3) Geringe Linearität der Standardkurve
• Wenn die Standardkurve eine schlechte Linearität aufweist, müssen die Proben in einen engen Konzentrationsbereich fallen, um als genau zu gelten.
• Wenn die Kurve eine gute Linearität aber eine geringe Variation zwischen Replikaten (d.h. Standardfehler) aufweist, könnte es an einem technischen Problem wie inkonsistenten Pipettieren zwischen den Proben oder den einzelnen Benutzern liegen.
Alle Proben und Standards sollten mindestens doppelt oder dreifach gemessen werden um dieses Problem zu beheben.
• Unzureichendes Waschen. Um dieses Problem zu vermeiden, verwenden Sie die geeignete Waschprozedur. Drehen Sie z.B. am Ende eines jeden Waschschritts die Platte um und lassen Sie sie auf saugfähigem Labortüchern vollständig ablaufen. Klopfen Sie gegebenenfalls kräftig dagegen um eventuell verbliebene Flüssigkeit zu entfernen.
• Inkubationszeit ist zu lang.
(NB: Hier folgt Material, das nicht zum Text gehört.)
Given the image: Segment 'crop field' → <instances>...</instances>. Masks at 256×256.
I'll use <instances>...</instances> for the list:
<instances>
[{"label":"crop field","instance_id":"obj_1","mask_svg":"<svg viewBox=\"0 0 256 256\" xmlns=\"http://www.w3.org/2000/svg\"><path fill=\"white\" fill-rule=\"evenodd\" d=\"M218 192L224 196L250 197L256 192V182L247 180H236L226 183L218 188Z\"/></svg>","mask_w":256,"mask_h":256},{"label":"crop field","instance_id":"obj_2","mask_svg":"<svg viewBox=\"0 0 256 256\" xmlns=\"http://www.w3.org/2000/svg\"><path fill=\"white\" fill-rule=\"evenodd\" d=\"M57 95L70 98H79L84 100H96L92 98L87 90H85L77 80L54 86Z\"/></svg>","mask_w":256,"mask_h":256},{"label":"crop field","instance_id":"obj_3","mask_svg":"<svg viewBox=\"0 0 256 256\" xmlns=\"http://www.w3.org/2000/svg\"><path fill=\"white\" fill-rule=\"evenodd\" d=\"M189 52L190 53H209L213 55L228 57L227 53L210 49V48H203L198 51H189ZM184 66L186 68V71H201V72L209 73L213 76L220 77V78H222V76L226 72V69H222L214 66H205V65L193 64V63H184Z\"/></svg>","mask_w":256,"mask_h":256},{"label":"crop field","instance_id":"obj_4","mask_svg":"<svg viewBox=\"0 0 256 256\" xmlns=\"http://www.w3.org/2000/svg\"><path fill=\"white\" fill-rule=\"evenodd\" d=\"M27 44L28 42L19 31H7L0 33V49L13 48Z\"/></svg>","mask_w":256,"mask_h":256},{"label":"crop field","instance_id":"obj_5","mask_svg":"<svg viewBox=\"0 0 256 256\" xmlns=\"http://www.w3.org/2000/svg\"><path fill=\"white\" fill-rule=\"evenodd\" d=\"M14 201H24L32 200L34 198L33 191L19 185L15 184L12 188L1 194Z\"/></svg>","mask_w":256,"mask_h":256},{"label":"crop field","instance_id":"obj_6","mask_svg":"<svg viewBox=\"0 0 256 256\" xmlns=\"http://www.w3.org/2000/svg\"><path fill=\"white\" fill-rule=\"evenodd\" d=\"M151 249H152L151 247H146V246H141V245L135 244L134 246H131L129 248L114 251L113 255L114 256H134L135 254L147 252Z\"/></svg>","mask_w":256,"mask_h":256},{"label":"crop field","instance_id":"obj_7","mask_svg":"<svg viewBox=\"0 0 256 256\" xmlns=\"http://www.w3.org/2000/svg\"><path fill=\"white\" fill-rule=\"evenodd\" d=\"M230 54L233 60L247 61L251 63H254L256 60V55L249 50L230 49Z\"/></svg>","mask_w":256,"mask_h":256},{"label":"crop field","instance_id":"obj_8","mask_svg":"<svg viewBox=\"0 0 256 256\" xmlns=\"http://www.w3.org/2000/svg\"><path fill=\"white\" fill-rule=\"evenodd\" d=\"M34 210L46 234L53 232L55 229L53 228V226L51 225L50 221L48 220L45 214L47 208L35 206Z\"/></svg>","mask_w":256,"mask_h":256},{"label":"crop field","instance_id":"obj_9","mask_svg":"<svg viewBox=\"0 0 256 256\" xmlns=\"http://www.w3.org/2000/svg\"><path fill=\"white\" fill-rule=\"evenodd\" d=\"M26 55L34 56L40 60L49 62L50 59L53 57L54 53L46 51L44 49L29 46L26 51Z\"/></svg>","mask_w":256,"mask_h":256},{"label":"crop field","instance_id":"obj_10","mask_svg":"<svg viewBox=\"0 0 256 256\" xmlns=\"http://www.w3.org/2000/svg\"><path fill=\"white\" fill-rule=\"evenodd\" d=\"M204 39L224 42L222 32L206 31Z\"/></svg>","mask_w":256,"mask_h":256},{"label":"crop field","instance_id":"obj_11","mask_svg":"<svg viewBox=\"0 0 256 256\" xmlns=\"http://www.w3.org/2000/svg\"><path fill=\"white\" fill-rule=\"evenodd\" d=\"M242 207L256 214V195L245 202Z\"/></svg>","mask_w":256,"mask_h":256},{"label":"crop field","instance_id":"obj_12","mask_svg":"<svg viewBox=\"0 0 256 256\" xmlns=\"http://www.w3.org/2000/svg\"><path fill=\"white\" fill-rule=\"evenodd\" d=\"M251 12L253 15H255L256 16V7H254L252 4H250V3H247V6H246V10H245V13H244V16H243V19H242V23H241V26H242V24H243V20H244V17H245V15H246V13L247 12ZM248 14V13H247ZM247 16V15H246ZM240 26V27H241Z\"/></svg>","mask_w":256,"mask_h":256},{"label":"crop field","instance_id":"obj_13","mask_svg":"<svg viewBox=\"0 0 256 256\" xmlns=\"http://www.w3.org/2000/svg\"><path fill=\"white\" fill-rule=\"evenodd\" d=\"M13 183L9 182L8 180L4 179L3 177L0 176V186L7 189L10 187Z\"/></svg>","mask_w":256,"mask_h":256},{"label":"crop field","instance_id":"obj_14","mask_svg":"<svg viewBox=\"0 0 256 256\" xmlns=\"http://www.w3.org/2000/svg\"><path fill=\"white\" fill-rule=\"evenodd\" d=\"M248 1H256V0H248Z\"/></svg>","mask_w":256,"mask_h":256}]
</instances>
Übermäßige Inkubationszeit ist auch ein Grund für zu hohe Signale im ELISA. Beachten Sie unbedingt die empfohlenen Inkubationszeiten.
• Kontamination. Vermeiden Sie dieses Problem mit Verschlussmatten und verwenden Sie jedes Mal, wenn die Platte geöffnet wird, eine frische Versiegelung. Dies verhindert, dass sich die Wells gegenseitig verunreinigen.